Qihuang Academy, Jiangxi University of Chinese Medicine, Nanchang 330004, Jiangxi, China.
Evid Based Complement Alternat Med. 2021 Nov 29;2021:2337924. doi: 10.1155/2021/2337924. eCollection 2021.
The text similarity calculation plays a crucial role as the core work of artificial intelligence commercial applications such as traditional Chinese medicine (TCM) auxiliary diagnosis, intelligent question and answer, and prescription recommendation. However, TCM texts have problems such as short sentence expression, inaccurate word segmentation, strong semantic relevance, high feature dimension, and sparseness. This study comprehensively considers the temporal information of sentence context and proposes a TCM text similarity calculation model based on the bidirectional temporal Siamese network (BTSN). We used the enhanced representation through knowledge integration (ERNIE) pretrained language model to train character vectors instead of word vectors and solved the problem of inaccurate word segmentation in TCM. In the Siamese network, the traditional fully connected neural network was replaced by a deep bidirectional long short-term memory (BLSTM) to capture the contextual semantics of the current word information. The improved similarity BLSTM was used to map the sentence that is to be tested into two sets of low-dimensional numerical vectors. Then, we performed similarity calculation training. Experiments on the two datasets of financial and TCM show that the performance of the BTSN model in this study was better than that of other similarity calculation models.
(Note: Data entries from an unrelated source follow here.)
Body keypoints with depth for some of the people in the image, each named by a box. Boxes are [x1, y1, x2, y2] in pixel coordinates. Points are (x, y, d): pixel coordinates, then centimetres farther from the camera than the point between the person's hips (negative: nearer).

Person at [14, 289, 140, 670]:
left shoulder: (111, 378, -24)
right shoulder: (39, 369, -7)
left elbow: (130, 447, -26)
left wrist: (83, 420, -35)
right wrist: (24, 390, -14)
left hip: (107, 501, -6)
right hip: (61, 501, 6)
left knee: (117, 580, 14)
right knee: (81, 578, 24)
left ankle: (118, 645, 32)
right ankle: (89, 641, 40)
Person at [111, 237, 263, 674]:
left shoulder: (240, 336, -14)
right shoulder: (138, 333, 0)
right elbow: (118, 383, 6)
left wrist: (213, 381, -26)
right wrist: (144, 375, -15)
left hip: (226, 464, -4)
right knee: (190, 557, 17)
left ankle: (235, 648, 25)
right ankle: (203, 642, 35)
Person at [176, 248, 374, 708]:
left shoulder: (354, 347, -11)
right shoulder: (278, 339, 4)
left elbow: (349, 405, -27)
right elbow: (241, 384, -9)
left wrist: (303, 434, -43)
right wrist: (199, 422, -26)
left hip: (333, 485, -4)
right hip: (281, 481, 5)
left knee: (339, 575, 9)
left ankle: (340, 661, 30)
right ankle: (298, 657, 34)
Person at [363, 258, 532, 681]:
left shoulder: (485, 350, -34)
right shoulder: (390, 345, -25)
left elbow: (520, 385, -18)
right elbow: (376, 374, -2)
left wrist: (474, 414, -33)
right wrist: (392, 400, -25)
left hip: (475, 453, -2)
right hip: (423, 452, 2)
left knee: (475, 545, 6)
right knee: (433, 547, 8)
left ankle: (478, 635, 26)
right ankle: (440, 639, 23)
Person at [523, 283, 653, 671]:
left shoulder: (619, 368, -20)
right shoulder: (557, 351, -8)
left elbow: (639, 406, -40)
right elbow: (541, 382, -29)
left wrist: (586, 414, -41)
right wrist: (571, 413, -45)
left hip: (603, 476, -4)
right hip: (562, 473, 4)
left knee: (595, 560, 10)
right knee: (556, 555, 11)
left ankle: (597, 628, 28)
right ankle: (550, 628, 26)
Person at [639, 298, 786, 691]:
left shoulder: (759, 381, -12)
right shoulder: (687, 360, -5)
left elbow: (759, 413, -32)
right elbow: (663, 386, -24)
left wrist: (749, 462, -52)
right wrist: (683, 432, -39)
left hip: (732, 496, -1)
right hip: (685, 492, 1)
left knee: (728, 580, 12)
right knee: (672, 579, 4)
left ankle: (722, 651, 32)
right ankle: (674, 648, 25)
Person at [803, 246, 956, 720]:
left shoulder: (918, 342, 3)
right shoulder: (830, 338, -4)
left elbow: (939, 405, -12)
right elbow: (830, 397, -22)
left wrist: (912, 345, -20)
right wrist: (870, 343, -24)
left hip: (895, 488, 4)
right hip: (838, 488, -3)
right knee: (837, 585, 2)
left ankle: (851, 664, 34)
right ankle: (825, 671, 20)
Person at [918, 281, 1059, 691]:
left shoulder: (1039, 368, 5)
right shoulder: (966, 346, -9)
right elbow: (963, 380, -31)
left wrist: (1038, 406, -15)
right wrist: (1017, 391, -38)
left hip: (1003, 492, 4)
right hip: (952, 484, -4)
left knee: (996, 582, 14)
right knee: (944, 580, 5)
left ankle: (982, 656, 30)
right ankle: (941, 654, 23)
When the number of layers of the BLSTM reached 6 layers, the accuracy of the model was the highest. This verifies that the text similarity calculation model proposed in this study has high engineering value.
文本相似度计算作为中医辅助诊断、智能问答、方剂推荐等人工智能商业应用的核心工作,发挥着至关重要的作用。然而,中医文本存在句子表达简短、分词不准确、语义相关性强、特征维度高以及稀疏性等问题。本研究综合考虑句子上下文的时间信息,提出了一种基于双向时间孪生网络(BTSN)的中医文本相似度计算模型。我们使用通过知识整合(ERNIE)预训练语言模型来训练字符向量而非词向量,解决了中医分词不准确的问题。在孪生网络中,传统的全连接神经网络被深度双向长短期记忆(BLSTM)所取代,以捕捉当前词信息的上下文语义。改进后的相似度BLSTM用于将待测试句子映射为两组低维数值向量。然后,我们进行相似度计算训练。在金融和中医两个数据集上的实验表明,本研究中的BTSN模型性能优于其他相似度计算模型。当BLSTM层数达到6层时,模型的准确率最高。这验证了本研究提出的文本相似度计算模型具有较高的工程价值。